## Extracted data entries
-- Opening Marker --
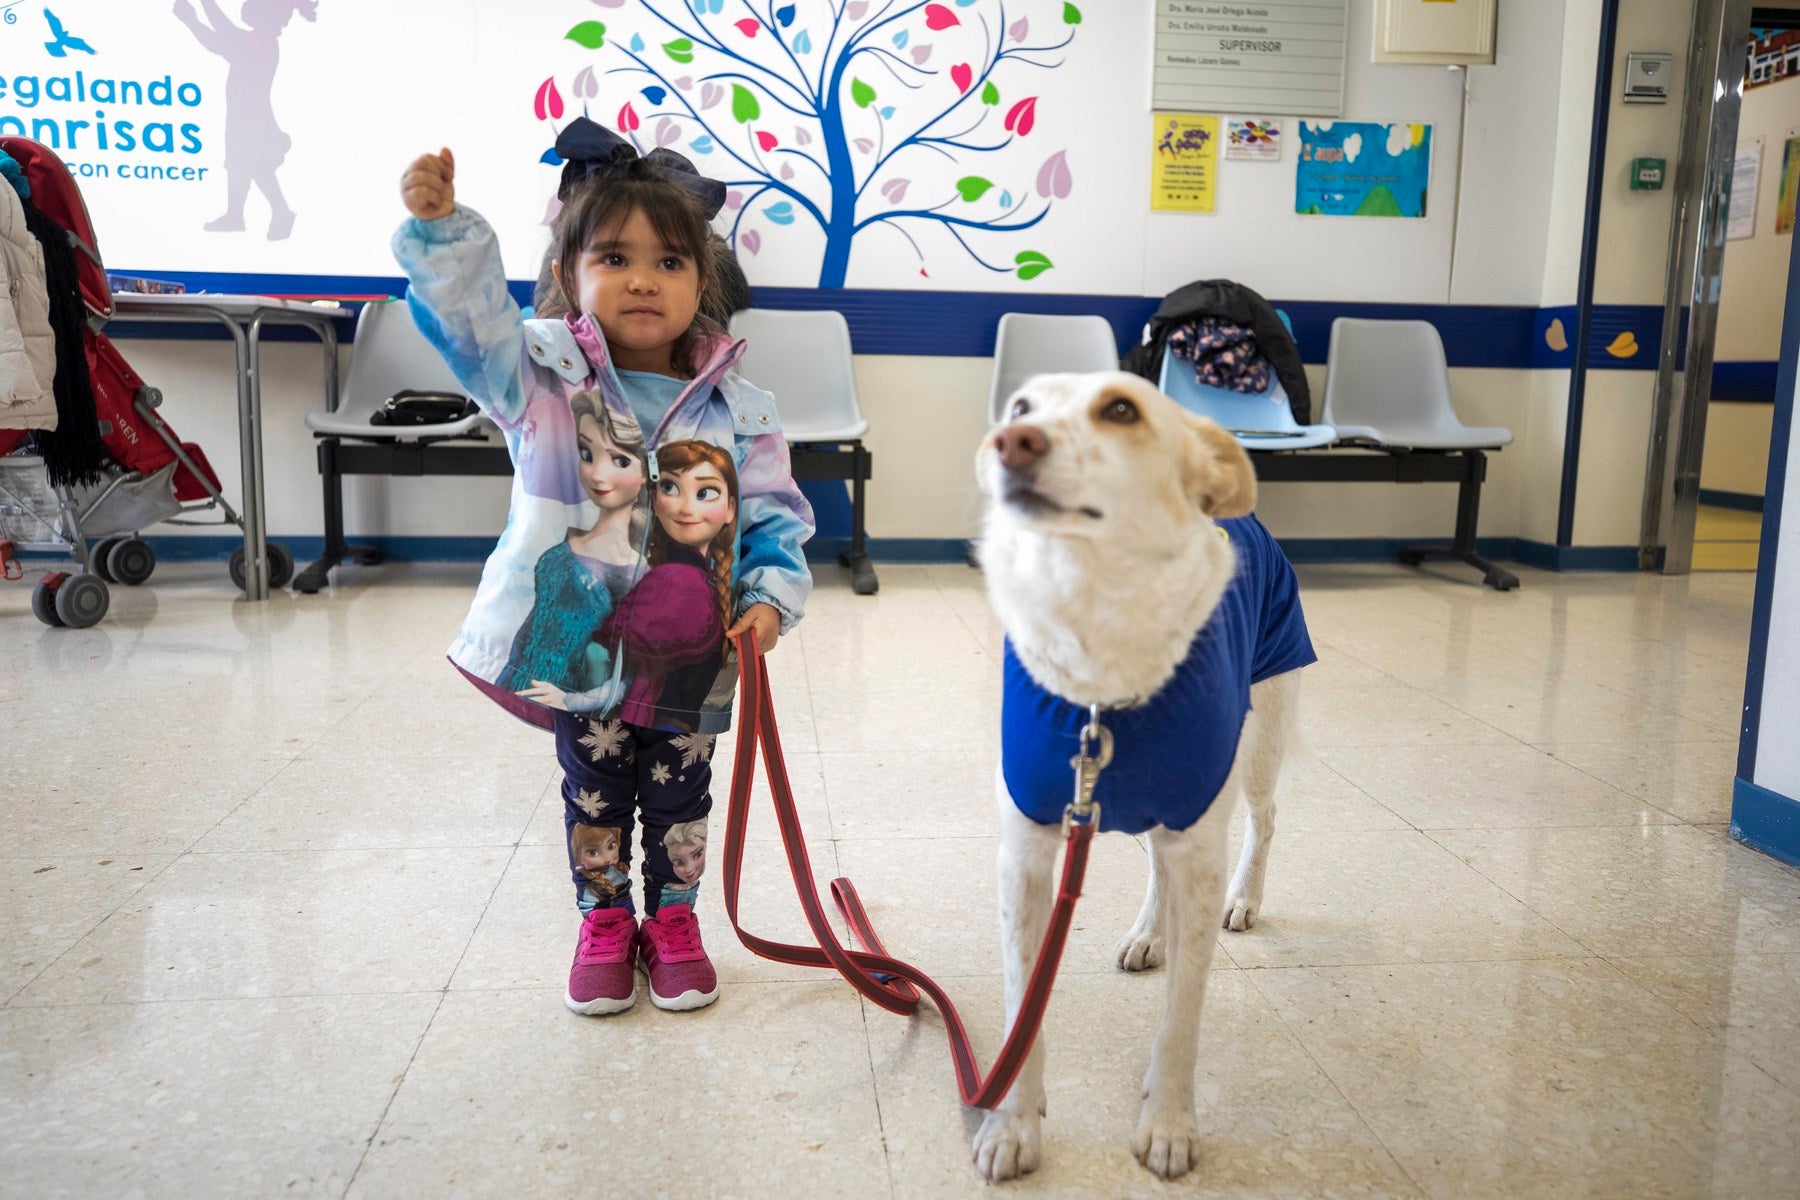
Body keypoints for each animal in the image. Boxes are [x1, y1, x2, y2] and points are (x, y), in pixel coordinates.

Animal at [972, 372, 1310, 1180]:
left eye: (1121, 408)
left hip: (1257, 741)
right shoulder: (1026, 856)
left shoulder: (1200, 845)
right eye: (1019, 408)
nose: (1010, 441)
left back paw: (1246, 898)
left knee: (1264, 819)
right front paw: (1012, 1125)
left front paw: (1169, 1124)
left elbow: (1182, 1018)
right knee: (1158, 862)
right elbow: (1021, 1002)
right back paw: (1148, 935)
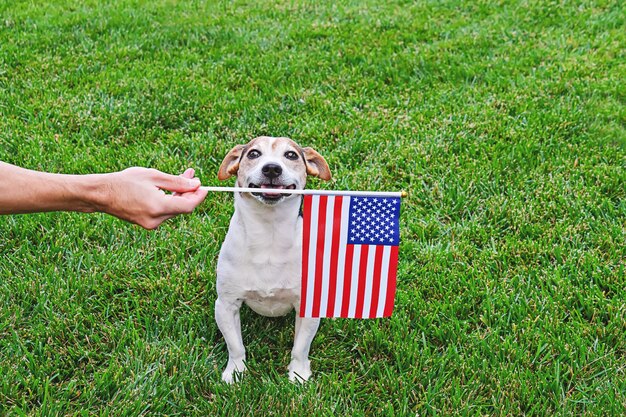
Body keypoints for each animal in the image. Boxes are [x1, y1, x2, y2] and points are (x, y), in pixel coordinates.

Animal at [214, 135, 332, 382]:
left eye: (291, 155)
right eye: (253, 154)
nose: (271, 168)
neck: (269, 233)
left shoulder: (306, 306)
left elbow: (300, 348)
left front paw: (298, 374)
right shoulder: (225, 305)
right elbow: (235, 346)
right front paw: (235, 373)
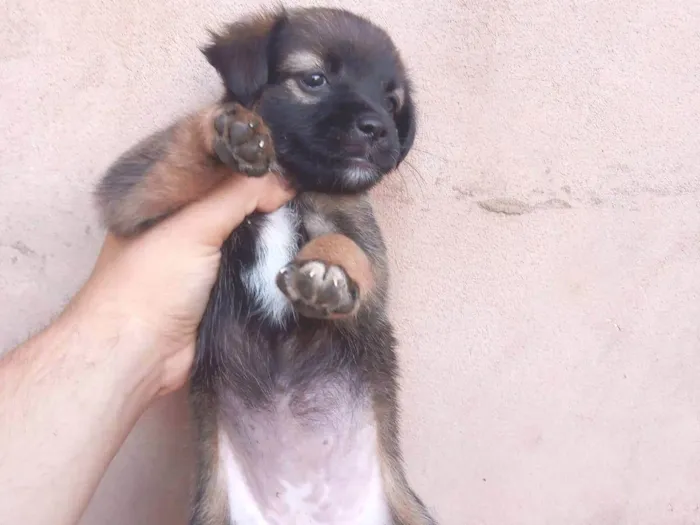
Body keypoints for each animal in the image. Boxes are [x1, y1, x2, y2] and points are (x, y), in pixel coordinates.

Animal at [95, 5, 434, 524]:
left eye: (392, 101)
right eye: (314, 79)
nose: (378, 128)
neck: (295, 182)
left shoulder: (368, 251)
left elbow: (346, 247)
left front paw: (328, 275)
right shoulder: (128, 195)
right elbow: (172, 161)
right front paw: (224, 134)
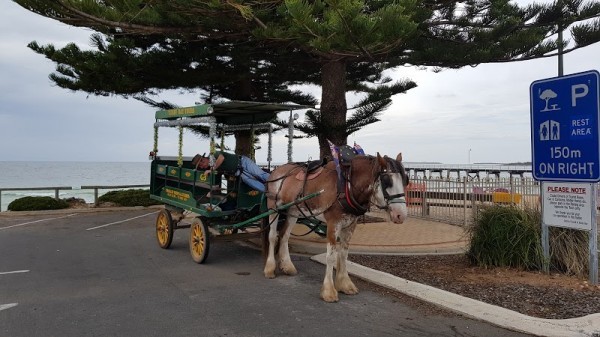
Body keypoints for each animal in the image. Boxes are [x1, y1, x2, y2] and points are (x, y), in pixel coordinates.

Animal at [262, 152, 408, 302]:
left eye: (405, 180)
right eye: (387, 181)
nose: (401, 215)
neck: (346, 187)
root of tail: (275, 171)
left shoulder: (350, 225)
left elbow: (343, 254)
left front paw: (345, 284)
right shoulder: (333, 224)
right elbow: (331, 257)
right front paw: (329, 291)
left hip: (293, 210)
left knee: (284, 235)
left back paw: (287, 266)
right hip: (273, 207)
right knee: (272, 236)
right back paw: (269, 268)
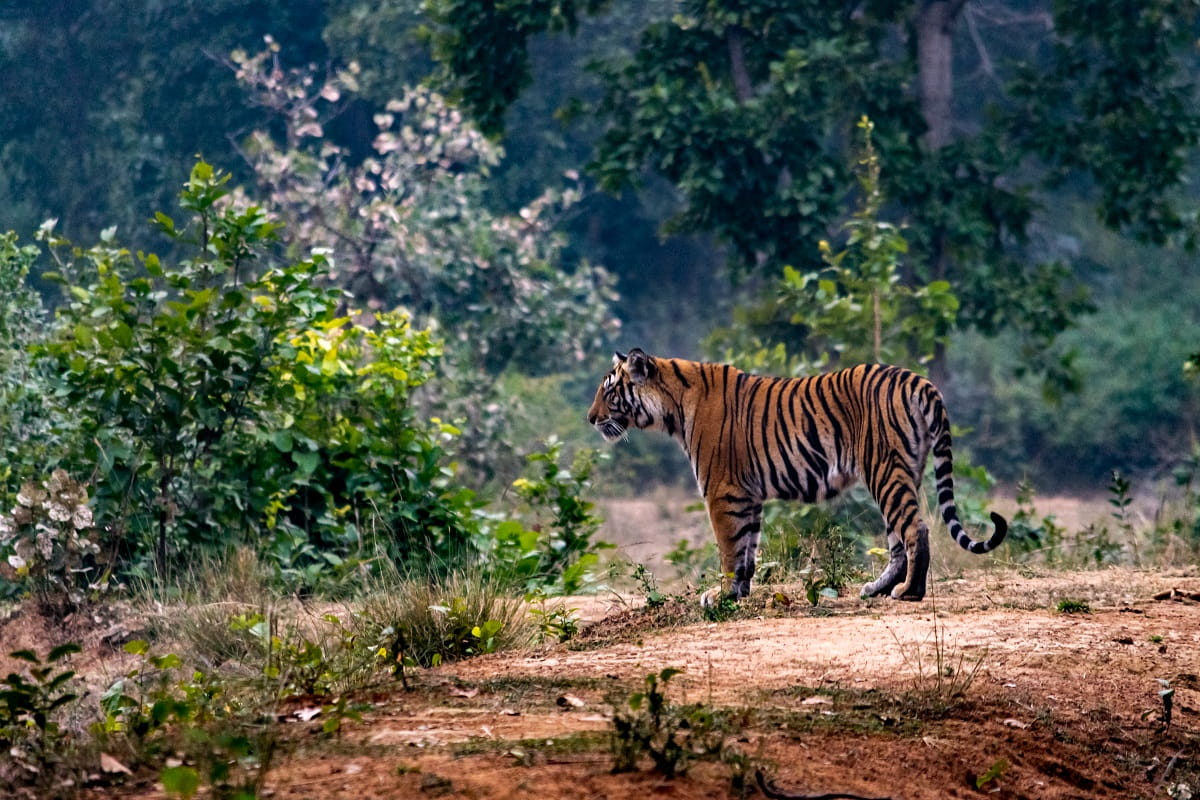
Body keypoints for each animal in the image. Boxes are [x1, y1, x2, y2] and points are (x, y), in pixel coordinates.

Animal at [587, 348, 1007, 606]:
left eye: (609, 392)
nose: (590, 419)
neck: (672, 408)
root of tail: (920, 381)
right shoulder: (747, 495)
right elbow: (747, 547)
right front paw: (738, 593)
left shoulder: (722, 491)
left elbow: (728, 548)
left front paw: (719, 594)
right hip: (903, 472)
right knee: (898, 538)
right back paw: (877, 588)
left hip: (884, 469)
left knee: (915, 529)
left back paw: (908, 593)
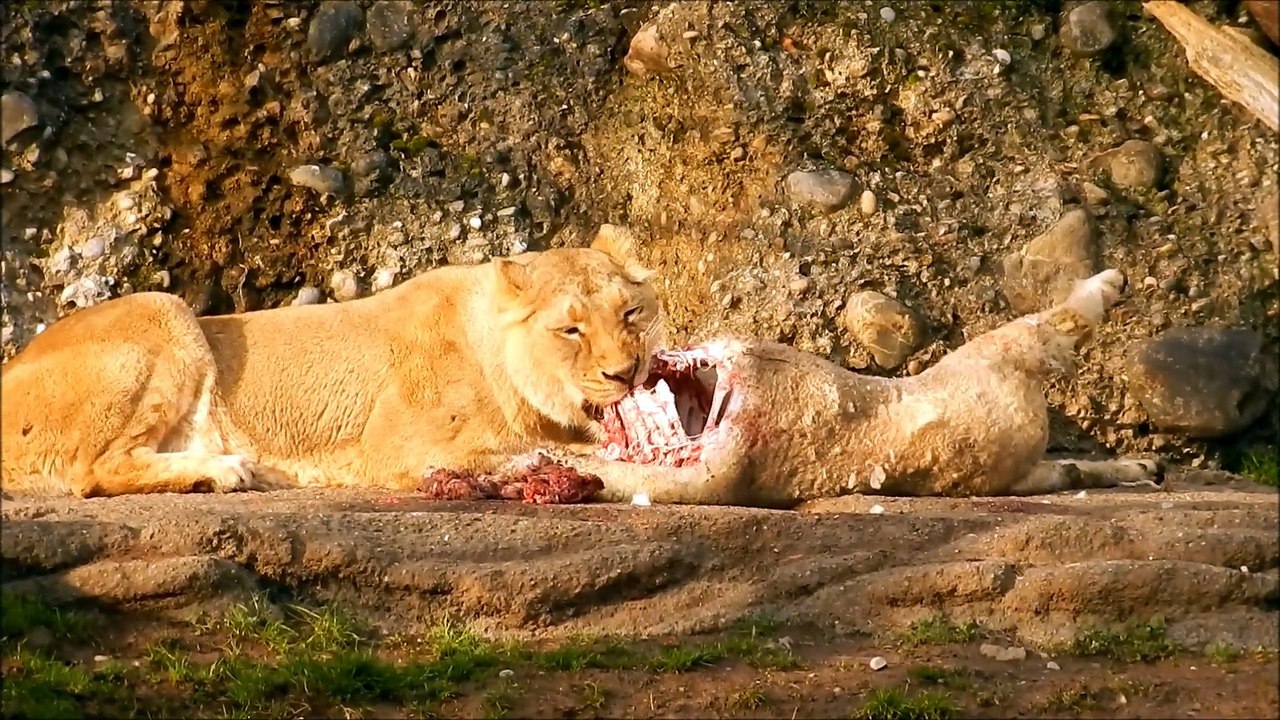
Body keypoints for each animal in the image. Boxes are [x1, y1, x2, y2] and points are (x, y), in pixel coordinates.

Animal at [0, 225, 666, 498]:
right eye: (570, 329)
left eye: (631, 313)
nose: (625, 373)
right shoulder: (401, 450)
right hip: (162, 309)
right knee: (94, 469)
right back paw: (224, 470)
-- Closing Marker --
## Task goal
Set down all the entries above verbatim, and include none of the pictures.

## Exercise result
Body keypoints for each animal in the image. Boxes are [x1, y1, x2, y2] and points are (x, y), in pixel coordinates.

Animal at [972, 372, 1310, 1180]:
left eye: (1121, 408)
left hip: (1257, 741)
right shoulder: (1026, 856)
left shoulder: (1200, 845)
right eye: (1019, 408)
nose: (1010, 441)
left back paw: (1246, 898)
left knee: (1264, 819)
right front paw: (1012, 1125)
left front paw: (1169, 1124)
left elbow: (1182, 1018)
right knee: (1158, 862)
right elbow: (1021, 1002)
right back paw: (1148, 935)
Body keypoints for each animal in the image. Boxes are [x1, y1, x2, y2] and points are (x, y), in pixel coordinates.

Animal at [214, 135, 332, 382]:
left eye: (291, 155)
right eye: (253, 154)
nose: (271, 168)
neck: (269, 233)
left shoulder: (306, 306)
left elbow: (300, 348)
left front paw: (298, 374)
right shoulder: (225, 305)
right elbow: (235, 346)
right front paw: (235, 373)
Body keypoints for each animal in the image. Boxes are [x1, y1, x2, y2] and points are (x, y), in pixel coordinates.

Animal at [95, 5, 434, 524]:
left eye: (392, 101)
right eye: (314, 79)
nose: (378, 128)
neck: (295, 182)
left shoulder: (368, 251)
left elbow: (346, 247)
left front paw: (328, 275)
right shoulder: (128, 195)
right elbow: (172, 161)
right front paw: (224, 134)
Body keypoints for each animal in the image. Boxes are [x1, y1, x2, y2] and points are (x, y), in pixel coordinates.

Animal at [262, 152, 408, 302]:
left eye: (405, 180)
right eye: (387, 181)
nose: (401, 215)
neck: (346, 187)
root of tail: (275, 171)
left shoulder: (350, 225)
left elbow: (343, 254)
left front paw: (345, 284)
right shoulder: (333, 224)
right elbow: (331, 257)
right front paw: (329, 291)
left hip: (293, 210)
left knee: (284, 235)
left back paw: (287, 266)
right hip: (273, 207)
right knee: (272, 236)
right back paw: (269, 268)
Body keypoints for each animal in the image. Boxes are [x1, y1, x2, y2] and points are (x, y), in pixel coordinates.

Animal at [587, 348, 1007, 606]:
left eye: (609, 392)
nose: (590, 419)
neck: (672, 408)
root of tail: (920, 381)
right shoulder: (747, 495)
right elbow: (747, 547)
right front paw: (738, 593)
left shoulder: (722, 491)
left elbow: (728, 548)
left front paw: (719, 594)
right hip: (903, 472)
right knee: (898, 538)
right back paw: (877, 588)
left hip: (884, 469)
left knee: (915, 529)
left back paw: (908, 593)
Body keypoints for each animal in the image. Boxes are [x1, y1, x2, y2] and points are (x, y), in pixel coordinates.

Animal at [0, 225, 666, 498]:
right eye: (570, 329)
left eye: (631, 313)
nose: (625, 373)
right shoulder: (401, 450)
right hip: (162, 309)
right knee: (94, 469)
right back paw: (224, 470)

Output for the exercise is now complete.